「テープ」はなぜ復活できたのか? その歩みを振り返る:テープの復興【第1回】
一時は「死んだ」と言われたテープは、復活の時を迎えた。テープが古くからあるストレージであることは確かだが、止まることなく進歩を続けてきたことも事実だ。
2010年前後に、ITベンダーや専門家は「テープは死んだ」と語っていた。10年以上がたち、もはやその言説を受け入れることはできない。テープはルネサンス(再生や復活を意味する)の時を迎えた。
テープの歩みと復活劇
テープの歩みの長さは、コンピュータの歴史に匹敵する。数十年にわたって、データ用のストレージとしてテープが進歩をやめることはなかった。

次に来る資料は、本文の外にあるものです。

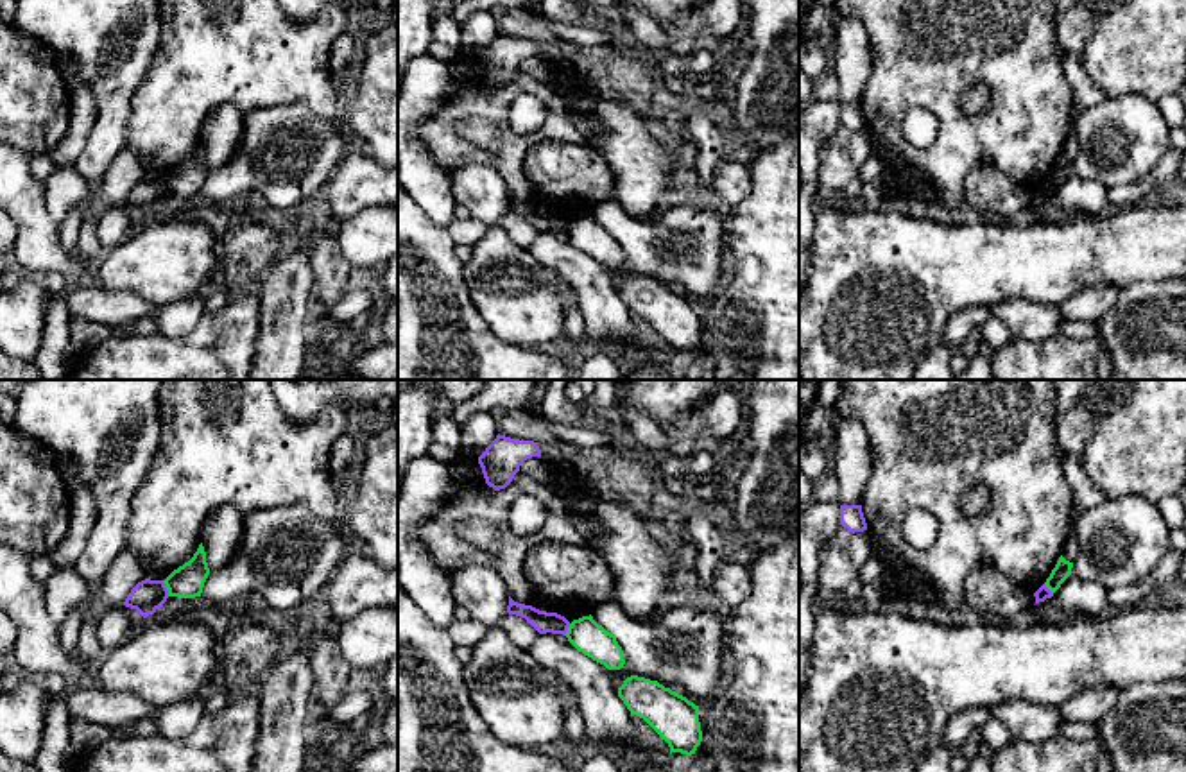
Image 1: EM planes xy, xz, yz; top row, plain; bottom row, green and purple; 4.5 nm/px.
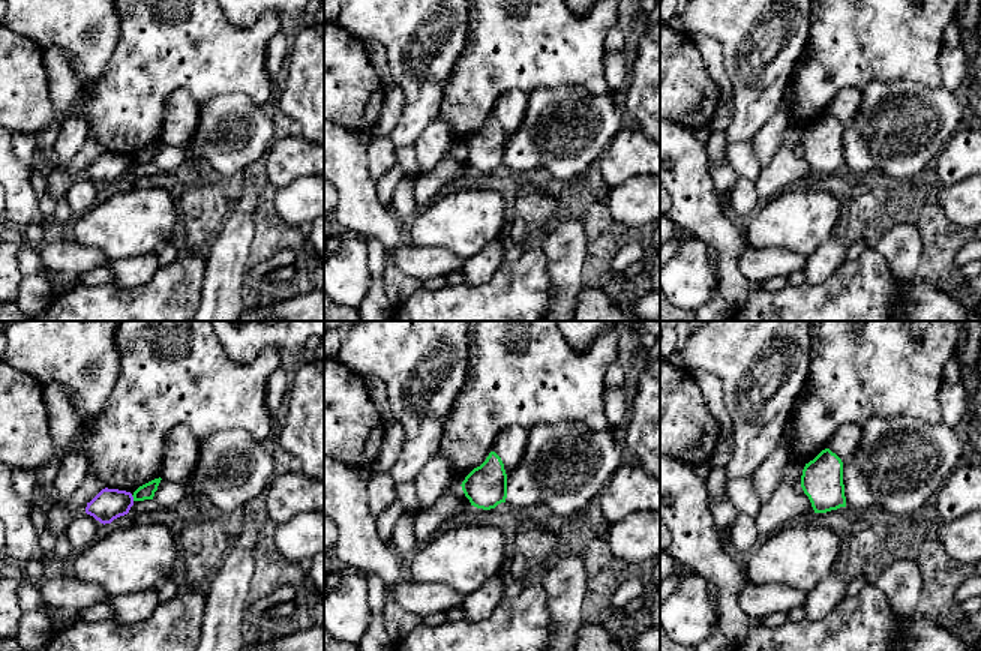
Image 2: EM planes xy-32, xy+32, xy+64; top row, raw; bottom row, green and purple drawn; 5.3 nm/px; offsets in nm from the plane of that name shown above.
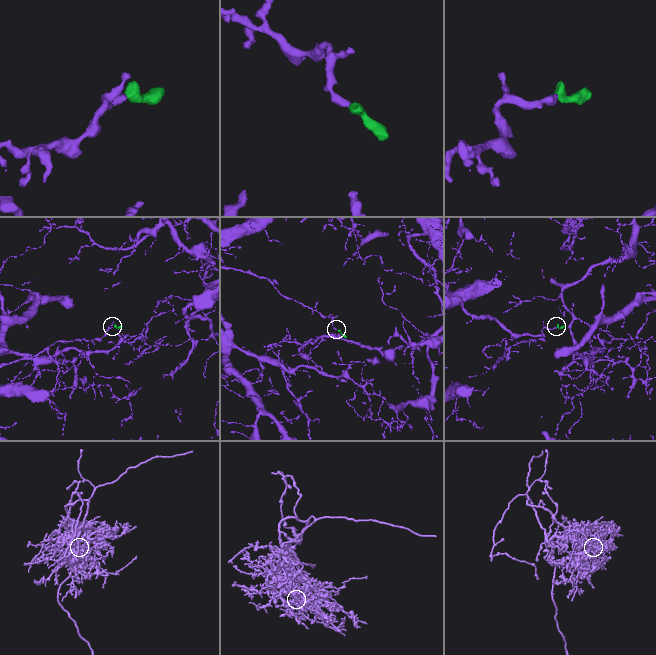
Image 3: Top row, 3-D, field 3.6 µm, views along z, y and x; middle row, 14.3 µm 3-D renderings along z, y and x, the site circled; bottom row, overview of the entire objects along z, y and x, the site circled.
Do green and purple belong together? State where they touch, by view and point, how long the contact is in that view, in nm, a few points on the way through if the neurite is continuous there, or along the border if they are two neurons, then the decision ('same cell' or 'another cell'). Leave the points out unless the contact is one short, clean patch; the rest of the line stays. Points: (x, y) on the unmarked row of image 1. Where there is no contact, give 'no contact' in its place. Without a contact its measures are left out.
meets green in xy at (167, 187); contact 80 nm long; border along xy (162, 180), (169, 194); another cell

業界団体「LTO Program Technology Provider Companies」(TPCs)が、新たなテープ規格として「LTO」(リニアテープオープン)を公開したのは2000年のことだった。この規格がテープを復活へと導いたと言ってもいい。
LTOの第1世代「LTO-1」は、容量が非圧縮時で100GB、圧縮時で200GBに過ぎなかった。2020年に、TPCsはLTOの9世代目となる「LTO-9」の仕様を公開した。その容量は非圧縮で18TB、圧縮時で45TBになった。
同様に、LTO-9のデータ転送速度は圧縮時で最大1000Mbps、非圧縮時で最大400Mbpsに進化した。LTO-1のデータ転送速度は非圧縮時で最大20Mbps、圧縮時で最大40Mbpsだったことを考えると、20年間で大きな進歩を見せたと言える。
こうしたテープの進歩は、HDDやSSDの進歩に比べて、決して劣るものではない。「テープは死んだ」という主張は、誇張だったと言うしかない。